┌─ Source passage
In particular, I don't love it when an article attacks a best practice as a cheap gotcha:
"and this time it was super easy! After some basic reversing of the Tapo Android app, I found out that TP-Link have their entire firmware repository in an open S3 bucket. No authentication required. So, you can list and download every version of every firmware they’ve ever released for any device they ever produced"
That is a good thing - don't encourage security through obscurity! The impact of an article like this is as likely to get management to prescribe a ham-handed mandate to lock down firmware as it is to get them to properly upgrade their security practices.
Not a bad blogpost because of this, but you need to be careful reading. I've noticed most of the article on the HN front page are written with AI assistance.
Nobody tell them about Linux!
The blogger will blow a gasket when they discover that the likes of GitHub provides access to both installers and software. A hacker's candy store!
Edit: just want to add, the “how I got the firmware” part of this is also the least interesting part of this particular story.
└─
┌─ Data segment
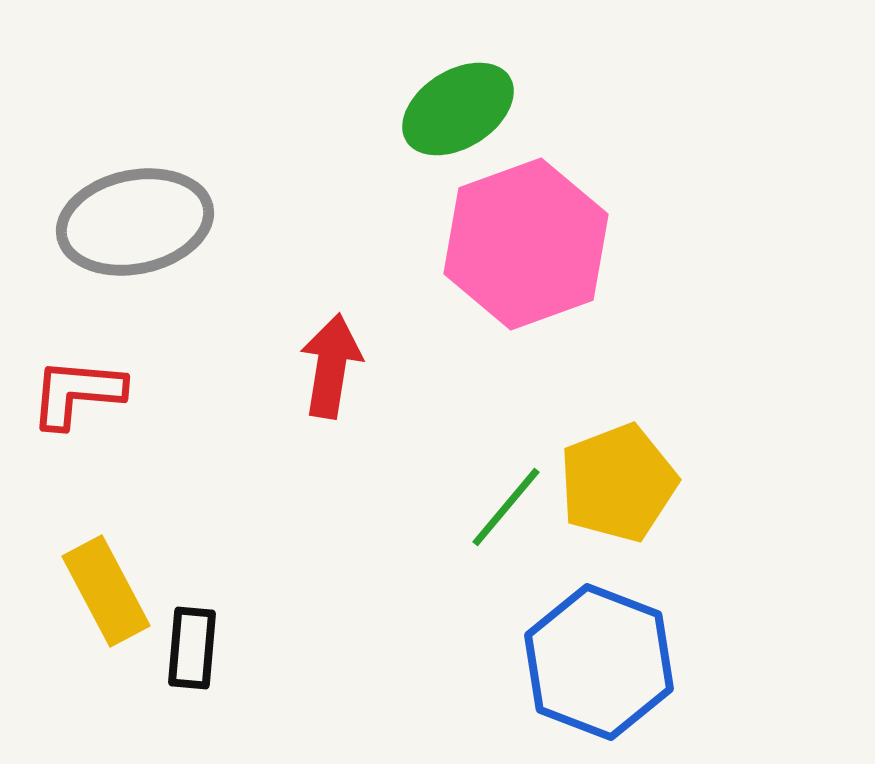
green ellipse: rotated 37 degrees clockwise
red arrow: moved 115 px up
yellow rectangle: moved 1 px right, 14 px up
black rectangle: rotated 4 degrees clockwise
└─
> [Aim] Write a continuation of the comments on TP-Link's openly accessible firmware, beginning after their final sentence. The data comes from a separate source and has no connection to the comments on TP-Link firmware.

> [Exercise output]
Here, I'll emphasize the words that elicit the tone:
> After some basic reversing of the Tapo Android app, I found out that TP-Link have their entire firmware repository in an open S3 bucket. No authentication required. So, you can list and download every version of every firmware they’ve ever released for any device they ever produced: [command elided] The entire output is here, for the curious. This provides access to the firmware image of every TP-Link device - routers, cameras, smart plugs, you name it. A reverse engineer’s candy store.
Highlighting (repeatedly) the ease and breadth of access is a basic writing technique to illustrate the weakness of a security system.
Replace [firmware] with [random popular GitHub repo] and nobody would blink. Replace [firmware] with [customer email address] and it would be a legal case. Differentiating here is important.
Furthermore, the repeated use of every when discussing the breadth of access seems like it would easily fall into the "absolutes are absolutely wrong" way of thinking. At least without some careful auditing it seems like another narrative flourish to marvel at this treasure trove (candy store) of firmware images that has been left without adequate protection. But it seems like most here agree that such protection is without merit, so why does it warrant this emphasis? I'm only left with the possible thought that the author considered it significant.
Sure an open bucket is bad, if it's stuff you weren't planning on sharing with the whole world anyway.
But how is an open, read-only S3 bucket worse than a read-only HTTPS site hosting exactly the same data?
The only thing I can see is that it is much easier to make it writeable by accident (for HTTPS web site or API, you need quite some implementation effort).
Only to gullible, clueless types.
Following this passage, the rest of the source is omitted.